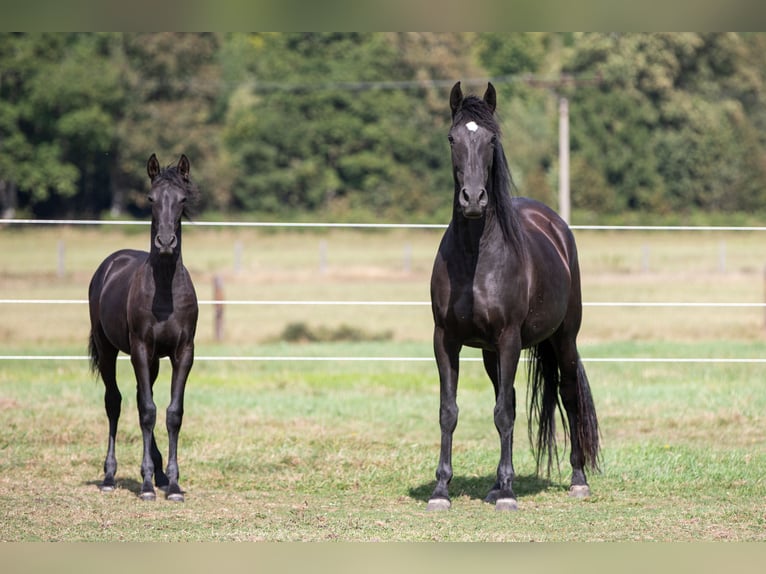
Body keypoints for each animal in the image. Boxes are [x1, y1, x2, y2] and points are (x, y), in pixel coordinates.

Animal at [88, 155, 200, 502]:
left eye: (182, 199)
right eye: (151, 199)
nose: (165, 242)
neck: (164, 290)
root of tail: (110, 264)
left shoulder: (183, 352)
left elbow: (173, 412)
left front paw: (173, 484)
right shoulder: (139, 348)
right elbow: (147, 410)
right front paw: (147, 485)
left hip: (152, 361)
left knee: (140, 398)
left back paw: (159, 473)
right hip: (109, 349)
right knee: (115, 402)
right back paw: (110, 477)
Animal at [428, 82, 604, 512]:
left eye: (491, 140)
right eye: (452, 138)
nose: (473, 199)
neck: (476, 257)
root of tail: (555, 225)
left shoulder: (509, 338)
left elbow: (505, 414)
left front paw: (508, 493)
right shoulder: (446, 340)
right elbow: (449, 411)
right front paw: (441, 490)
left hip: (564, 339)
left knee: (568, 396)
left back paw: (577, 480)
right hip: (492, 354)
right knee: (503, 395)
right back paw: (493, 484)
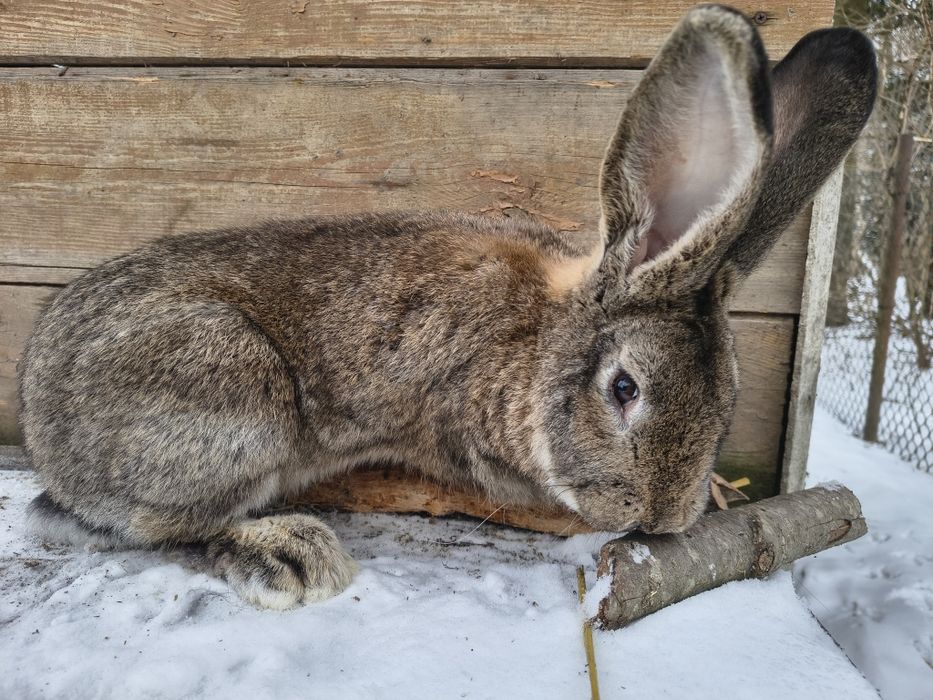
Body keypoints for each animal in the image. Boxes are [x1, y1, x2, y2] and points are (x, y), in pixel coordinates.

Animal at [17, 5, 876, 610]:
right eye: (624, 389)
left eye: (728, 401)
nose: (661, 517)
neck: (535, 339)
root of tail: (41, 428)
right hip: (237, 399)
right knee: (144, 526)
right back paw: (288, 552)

===============

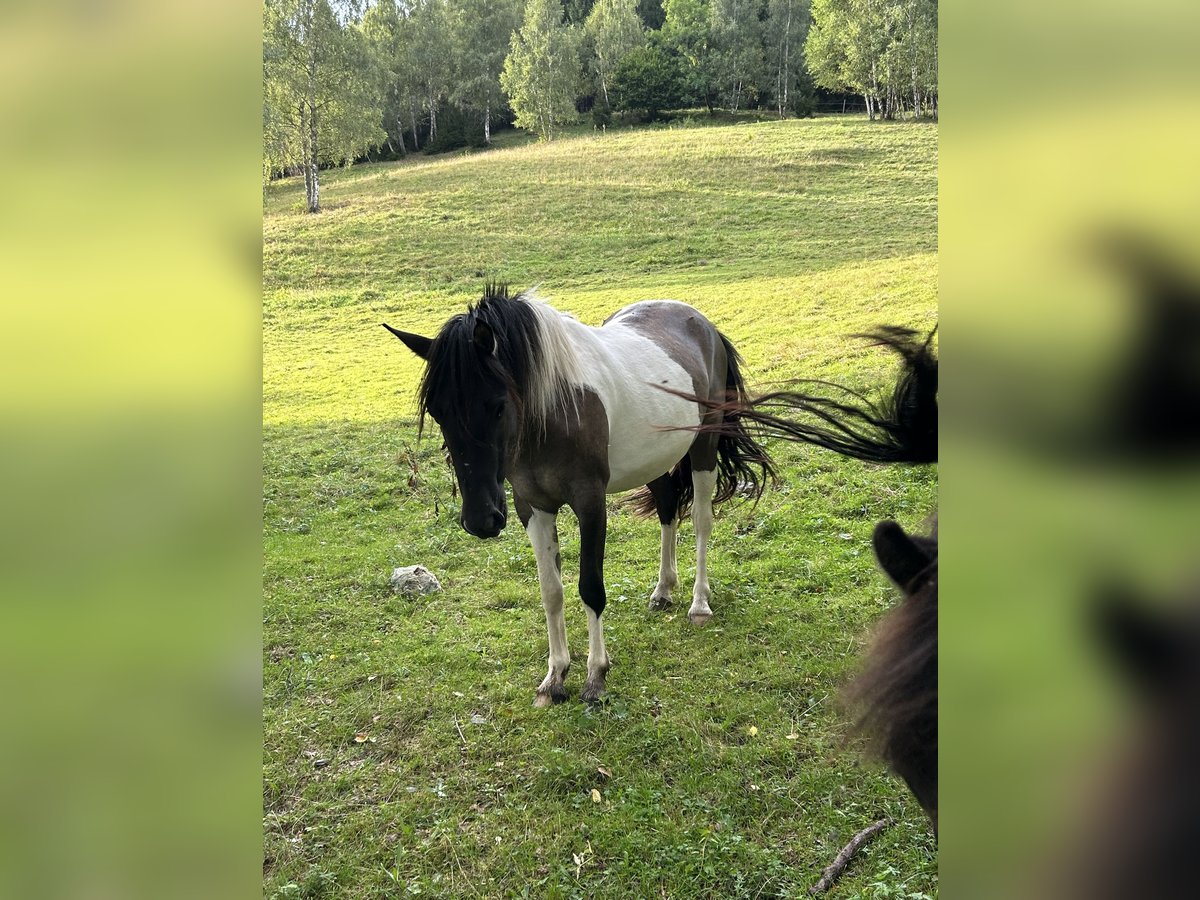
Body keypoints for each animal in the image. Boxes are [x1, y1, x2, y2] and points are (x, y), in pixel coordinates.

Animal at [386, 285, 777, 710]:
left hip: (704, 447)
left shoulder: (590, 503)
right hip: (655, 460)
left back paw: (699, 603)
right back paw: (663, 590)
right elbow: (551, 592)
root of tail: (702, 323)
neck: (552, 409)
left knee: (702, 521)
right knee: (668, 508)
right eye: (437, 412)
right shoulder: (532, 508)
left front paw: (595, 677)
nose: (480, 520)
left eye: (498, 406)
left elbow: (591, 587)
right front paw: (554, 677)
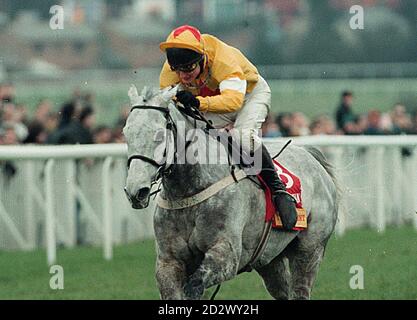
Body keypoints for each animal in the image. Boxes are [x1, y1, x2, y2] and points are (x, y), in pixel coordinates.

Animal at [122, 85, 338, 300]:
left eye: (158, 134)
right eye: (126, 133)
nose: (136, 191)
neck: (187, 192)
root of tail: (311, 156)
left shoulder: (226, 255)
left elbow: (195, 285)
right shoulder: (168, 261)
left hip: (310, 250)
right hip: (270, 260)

===============

== Work order ==
Beginning at the line above that contains "left knee: (568, 396)", repeat each line exactly through the one that contains "right back paw: (288, 552)", and leave out the pictures.

== Response ==
left knee: (568, 396)
left back paw: (577, 480)
right hip: (492, 354)
right knee: (503, 395)
right back paw: (493, 484)
Body keypoints for each animal in the image. Boxes are [x1, y1, x2, y2] and points are (x, y), in pixel coordinates.

Animal at [17, 5, 876, 610]:
right eye: (624, 389)
left eye: (728, 401)
nose: (661, 517)
neck: (535, 339)
root of tail: (41, 428)
right hip: (237, 399)
right knee: (144, 526)
right back paw: (288, 552)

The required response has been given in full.